A game controller is a personal thing, and which best suits you depends a lot on the size of your hands and what you've used in the past. If you're happy with what you have right now, there's no reason to change anything up, but if not, there's an option out there that will suit your needs.

This article first appeared on Lifehacker Australia.


    Posts like this are typical of most game blogs these days, literally cutting off companies like Nintendo at the knees, just stopping short of posting a link to the torrent sites.

    Yes that remark is hyperbolic on purpose, this is still a very informative article, very much in my wheelhouse. Controllers absolutely matter, but my gripe is more to do with what the overall attitude is towards anything we want to put the retro label on, we're not seeing the value anymore. It's concerning.

    And it's only getting worse.

    But that being said, I have been eyeing off Mega Man Legacy Collection on Steam. I need a proper NES controller though. I just need an adapter then. If I'm going to do it, I'm going to do it right!

      I don't disagree with you, but what about all the games that Nintendo no longer sell, that aren't yet offered on the Virtual services? You could buy those games from John Ebay or Elroy Amazon, but then Nintendo wouldn't be getting any of that dosh anyway.

      Edit: Actually, I think I missed your point a little.

      Last edited 17/01/17 11:54 am

      I stopped giving much of a shit when I was forced to rebuy Virtual Console titles going from Wii to Wii U and PS2 classics going from PS3 to PS4. And I say this as someone with over 2500 titles in a steam library.

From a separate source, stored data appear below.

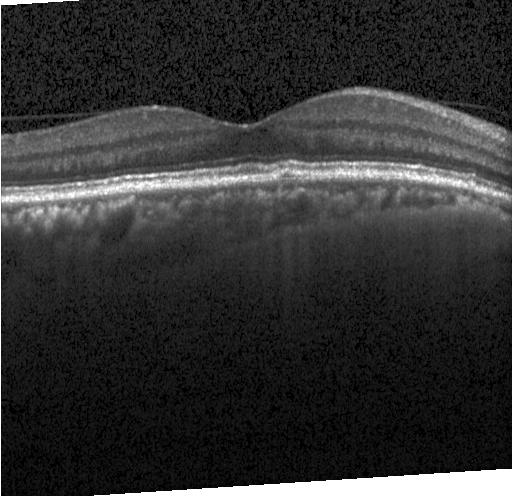
Impression: multiple drusen.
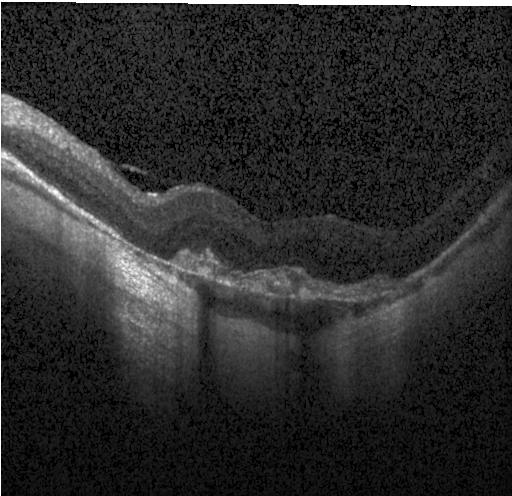 Centered on the fovea, optical coherence tomography scan — Impression: CNV.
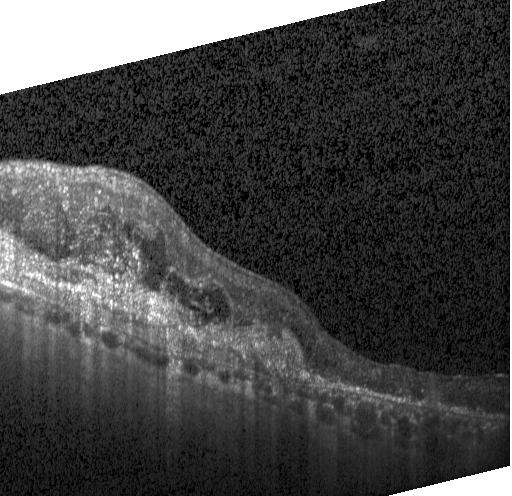
OCT line scan. Spectral-domain OCT.
Diagnosis: CNV.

      Last edited 17/01/17 11:57 am

      Curious to know, what do u define as retro?

      "literally cutting off companies like Nintendo at the knees"

      This is literally impossible. Companies don't have knees.

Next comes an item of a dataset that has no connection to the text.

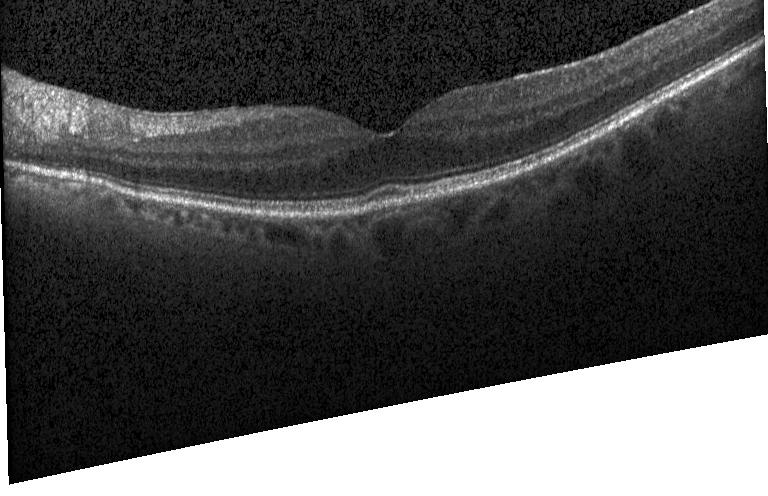

Centered on the fovea · Heidelberg Spectralis · optical coherence tomography scan. Impression: no evidence of choroidal neovascularization, diabetic macular edema, or drusen.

    One catch with the DS4 however is almost every xinput game on PC uses XB face buttons as its legend. That can get very irksome depending on the game.

    I have an iBuffalo SNES controller.
    When shopping around for a USB SNES controllers, I was reading often that some controllers did not support diagonal directions (by holding two D-pad buttons) very well.
    This is not the case with the iBuffalo though. It doesn't feel cheap and plasticky either.

    Would recommend.

    Some brief opinions on RetroLink Stuff.

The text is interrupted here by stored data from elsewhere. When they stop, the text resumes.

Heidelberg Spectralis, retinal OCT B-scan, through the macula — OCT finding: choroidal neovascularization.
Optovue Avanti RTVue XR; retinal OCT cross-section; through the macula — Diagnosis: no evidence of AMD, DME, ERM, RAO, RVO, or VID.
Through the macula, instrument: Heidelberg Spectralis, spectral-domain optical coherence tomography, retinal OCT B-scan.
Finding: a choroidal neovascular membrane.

    Retrolink N64 Controller:

    Amazing. Just like the real thing. If not better. Just finished Mario 64 :)

    Retrolink Gamecube Controller:

    Bought from Dungeon Crawl. Steer Clear, unlike the N64 controller this one feels cheap. The L/R triggers offer no analogue functionality, which i didnt think was such a big deal until i played Super Mario Sunshine.

    Retrolink SNES Controller:

    Pretty awesome, work just as well as the real deal.

    Why does no one ever use the Neg-con? Best controller for driving games when it came out on the PS1. Analog buttons for accel and brake, very accurate twist control for turning and maintaining corner lines. Obviously, not really that good for paying Tekken or Crash!!

    i bought 2 el cheapo SNES style controllers for $4.50 on ebay...

    while not perfect (the a button on one feels a little funny), they do quite well, with diagonals and everything while playing SNES and NES games.

    I am trying to find the best single "all around" controller for emulation of multiple consoles. I currently use a wired 360 controller paired with a iBuffalo "SNES" pad. I would very much prefer wireless and that has brought me to the Dualshock 4 using something like DS4Windows to make it appear as an xinput device to my PC. When i google i get lots of people talking about lag, lots of people talking about no lag, and people saying it has more lag in wired mode..... DS4Windows actually tells you the input latency between the controller and the PC but there is some confusion as to weather that includes controller to bluetooth device plus encoding to xinput or just controller to bluetooth device with the encoding to xinput time being unknown. If that makes any sense. lol. Most emulators have some input lag already. I mostly use Retroarch with settings for minimum lag. I can deal with the amount of lag i get but i really don't want to add any more.

    I wish someone would do some real tests but how was your experience playing games that need good timing.. like all 90s platformers?